[Dataset excerpts]
··········
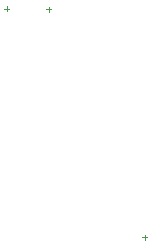
<source format=gm1>
G04*
G04 #@! TF.GenerationSoftware,Altium Limited,Altium Designer,19.1.5 (86)*
G04*
G04 Layer_Color=16711935*
%FSLAX25Y25*%
%MOIN*%
G70*
G01*
G75*
%ADD77C,0.00394*%
D77*
X344713Y249500D02*
X346287D01*
X345500Y248713D02*
Y250287D01*
X330713Y249610D02*
X332287D01*
X331500Y248823D02*
Y250398D01*
X376713Y173500D02*
X378287D01*
X377500Y172713D02*
Y174287D01*
M02*

</source>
··········
Directions ->
Please set down every record above exactly as it appears, leaving out the pictures.

Exercise response ->
<source format=gm1>
G04*
G04 #@! TF.GenerationSoftware,Altium Limited,Altium Designer,19.1.5 (86)*
G04*
G04 Layer_Color=16711935*
%FSLAX25Y25*%
%MOIN*%
G70*
G01*
G75*
%ADD77C,0.00394*%
D77*
X344713Y249500D02*
X346287D01*
X345500Y248713D02*
Y250287D01*
X330713Y249610D02*
X332287D01*
X331500Y248823D02*
Y250398D01*
X376713Y173500D02*
X378287D01*
X377500Y172713D02*
Y174287D01*
M02*

</source>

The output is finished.